The beauty of her journey has also been met with moments of doubt and sadness but she says, “I’ve learnt that challenges are there for a reason. They are there to strengthen you along the journey. When you go through tough times, it does not mean that it’s over.”
Leleti has previously opened up about her pain and going through depression, especially after losing one of her children at birth but she has not let her life stop as a result of that experience.
MOMENTS OF UNCERTAINTY
Leleti has a skin condition called vitiligo and for years, parts of her body started changing pigmentation. In an industry where beauty is put on a pedestal of glory, she worried about what was going to happen to her.
“This industry is tough. It wants perfect looks but perfection doesn’t exist. At some point, I became depressed thinking the industry would reject me but I slipped out of that and decided to embrace myself as I am,” Leleti says.
It gives her pleasure be able to inspire other people to love themselves for who they are. To aspirants who want to make it big in the industry, she says it takes way more than beauty to be relevant, consistent and memorable for your craft. “There are no shortcuts, you have to be really good at what you do. Hard work, passion and commitment are the ingredients to really making it,” she says, adding that she doesn’t compromise on respect. “When I pray, I ask God to help me respect my craft and the people I work with.”
CONTINUING TO SHINE
The KwaMashu-born actress has been able to evolve and re-invent herself with time. She dabbled as a radio host on Vuma FM at one point and now she has stepped into the role of being a director on Mzansi Magic’s hit drama series, Imbewu: The Seed. “I wake up in the morning to do what I love and I get paid for it. I love this,” she says.
With the support of people like well-known executive producer and director, Duma ka Ndlovu, she says she finds herself being able to step outside her comfort zone with an appetite to learn as much as she can. “Because you are regarded a ‘legend’ doesn’t mean that you are all that. There is always something to learn. There is no way you can say you know it all,” she adds.
ALWAYS BEING ON HER TOES
Leleti plays MaZulu on Imbewu: The Seed, a role she says has reminded her never to be comfortable.
“I love roles that keep me on my toes. I never want to be too comfortable. Most importantly, I love playing roles that are a reflection of what another woman is going through in real life,” she says.
The storyline caused a stir when season one hit the small screens. MaZulu’s children are fathered by her infertile husband’s brother. The family knows but her husband doesn’t.
“There was a lot of backlash but the point of it all is for our craft to tell relatable stories that are a true reflection of a reality in our society. This is why we do what we do,” says Leleti.

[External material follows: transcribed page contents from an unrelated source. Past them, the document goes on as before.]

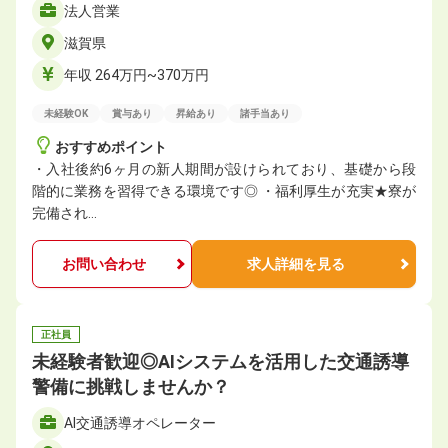
法人営業
滋賀県
年収 264万円~370万円
未経験OK
賞与あり
昇給あり
諸手当あり
おすすめポイント
・入社後約6ヶ月の新人期間が設けられており、基礎から段
階的に業務を習得できる環境です◎ ・福利厚生が充実★寮が
完備され…
お問い合わせ
求人詳細を見る
正社員
未経験者歓迎◎AIシステムを活用した交通誘導
警備に挑戦しませんか？
AI交通誘導オペレーター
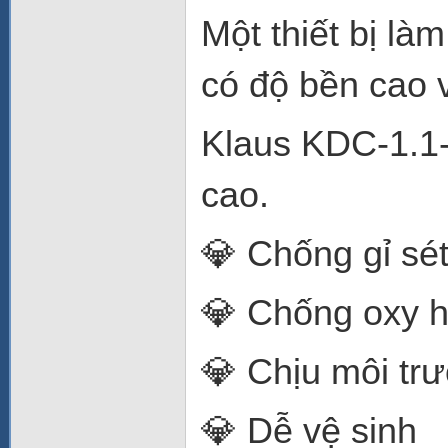
Một thiết bị là
có độ bền cao 
Klaus KDC-1.1
cao.
💎 Chống gỉ sé
💎 Chống oxy 
💎 Chịu môi tr
💎 Dễ vệ sinh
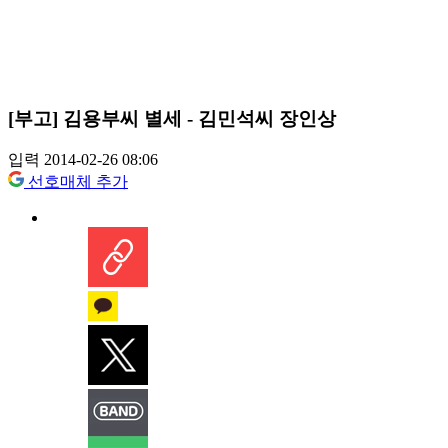
[부고] 김용부씨 별세 - 김민석씨 장인상
입력 2014-02-26 08:06
선호매체 추가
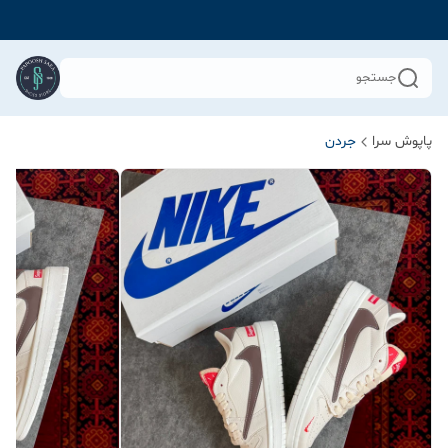
جستجو
پاپوش سرا
جردن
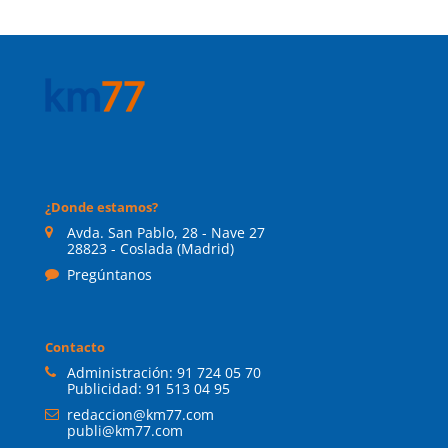
¿Donde estamos?
Avda. San Pablo, 28 - Nave 27
28823 - Coslada (Madrid)
Pregúntanos
Contacto
Administración:
91 724 05 70
Publicidad:
91 513 04 95
redaccion@km77.com
publi@km77.com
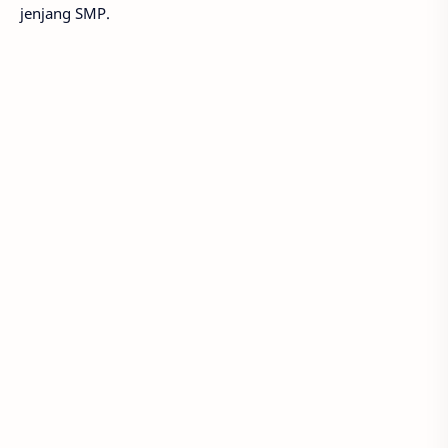
jenjang SMP.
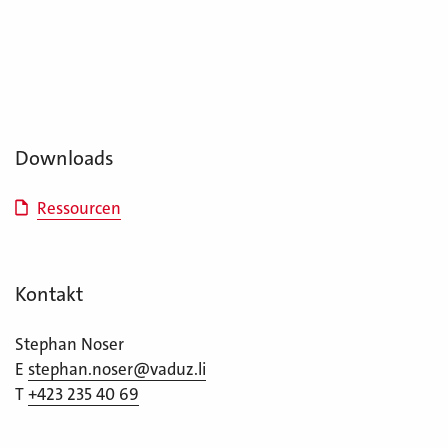
Downloads
Ressourcen
Kontakt
Stephan Noser
E
stephan.noser@vaduz.li
T
+423 235 40 69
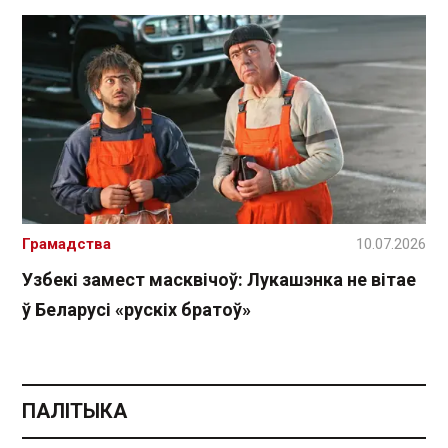
Грамадства
10.07.2026
Узбекі замест масквічоў: Лукашэнка не вітае
ў Беларусі «рускіх братоў»
ПАЛІТЫКА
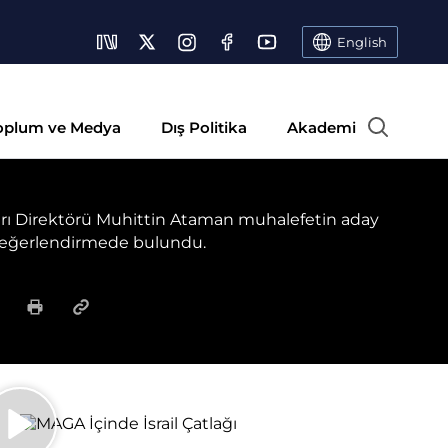
English
oplum ve Medya
Dış Politika
Akademi
ları Direktörü Muhittin Ataman muhalefetin aday
değerlendirmede bulundu.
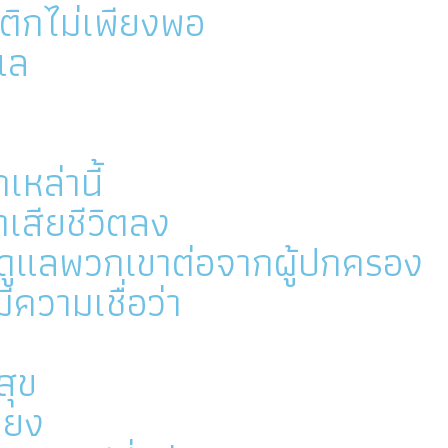
ติกไม่เพียงพอ
แล
หล่านี้
เสียชีวิตลง
บดูแลพวกเขาต่อจากผู้ปกครอง
ีความเชื่อว่า
สุข
ียง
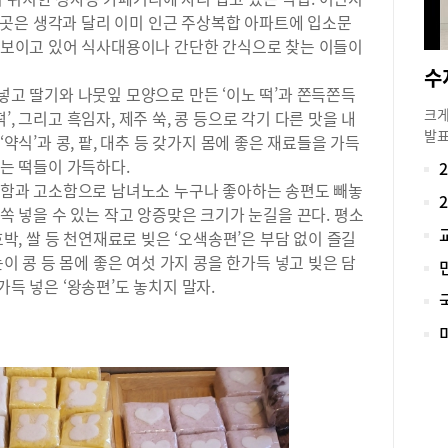
곳은 생각과 달리 이미 인근 주상복합 아파트에 입소문
 선보이고 있어 식사대용이나 간단한 간식으로 찾는 이들이
 넣고 딸기와 나뭇잎 모양으로 만든 ‘이노 떡’과 쫀득쫀득
크게
, 그리고 흑임자, 제주 쑥, 콩 등으로 각기 다른 맛을 내
발표
‘약식’과 콩, 팥, 대추 등 갖가지 몸에 좋은 재료들을 가득
시에
하는 떡들이 가득하다.
세다
달콤함과 고소함으로 남녀노소 누구나 좋아하는 송편도 빼놓
수능
쏙쏙 넣을 수 있는 작고 앙증맞은 크기가 눈길을 끈다. 평소
달라
호박, 쌀 등 천연재료로 빚은 ‘오색송편’은 부담 없이 즐길
고등
눈이 콩 등 몸에 좋은 여섯 가지 콩을 한가득 넣고 빚은 담
트)
개원
가득 넣은 ‘왕송편’도 놓치지 말자.
수업
치 
장과
수지
고 
으로
예비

She has played many roles in her life but one role that she has a distinct memory of is the movie titled, Yesterday, in 2004. She played a woman who lived in the rural areas and was infected with HIV by her husband who was often away for work.
“That movie really took me to an emotional place I had never been and part of the reason is I was telling a story about the many rural women who go through this horrifying struggle,” Leleti says.
She will be 50 soon and ageing gracefully. “I look like my mother, she is really a beautiful woman,” Leleti explains.
Apart from the good genes, she is particular about what she feeds her body. During the interview, besides her is a cup of green tea and a bottle of still water.
After spending hours with Leleti, she makes mentions of her twin children, a boy and girl (6) as she has to fetch her ‘babies’. “I love my children and husband so much. Everything is complete when I am with them,” she adds.